Task description: When the line containing "MÉDIÉVALE & CELTE" appears in the data below, begin copying there and stop only after the line containing "STEPHANIE LAURENT".
——————————
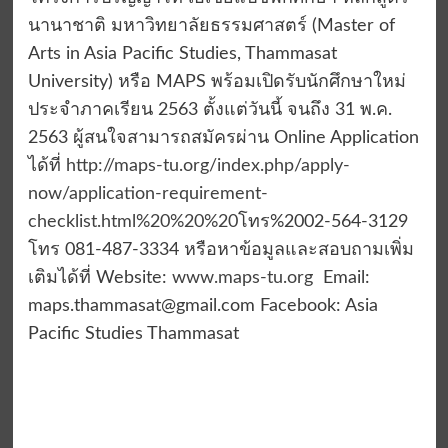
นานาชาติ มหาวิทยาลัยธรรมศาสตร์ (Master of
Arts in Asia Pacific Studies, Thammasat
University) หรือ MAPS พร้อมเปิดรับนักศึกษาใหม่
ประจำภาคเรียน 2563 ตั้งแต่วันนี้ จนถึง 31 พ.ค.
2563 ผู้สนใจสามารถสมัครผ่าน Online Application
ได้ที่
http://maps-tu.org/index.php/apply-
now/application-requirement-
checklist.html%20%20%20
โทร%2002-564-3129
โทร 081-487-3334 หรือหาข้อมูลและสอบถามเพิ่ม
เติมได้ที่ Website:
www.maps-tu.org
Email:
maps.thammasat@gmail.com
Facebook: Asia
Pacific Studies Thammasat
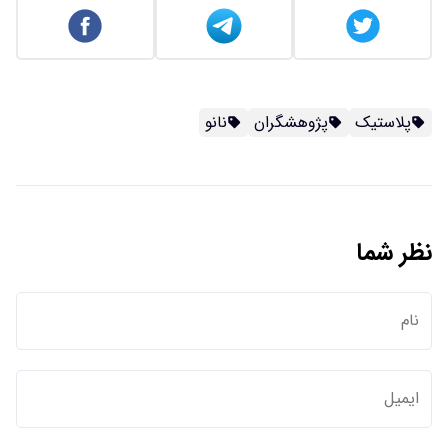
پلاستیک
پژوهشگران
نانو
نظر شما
——————————
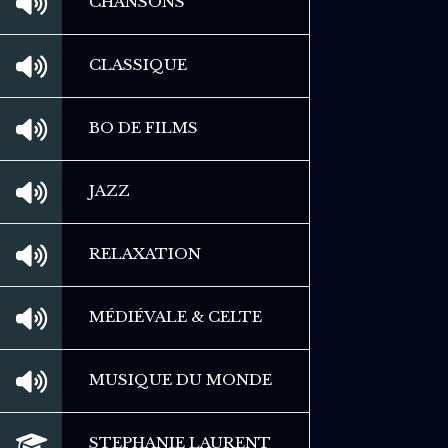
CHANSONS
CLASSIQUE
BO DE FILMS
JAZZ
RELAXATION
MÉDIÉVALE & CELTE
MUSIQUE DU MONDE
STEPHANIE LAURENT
——————————
Answer space:
MÉDIÉVALE & CELTE
MUSIQUE DU MONDE
STEPHANIE LAURENT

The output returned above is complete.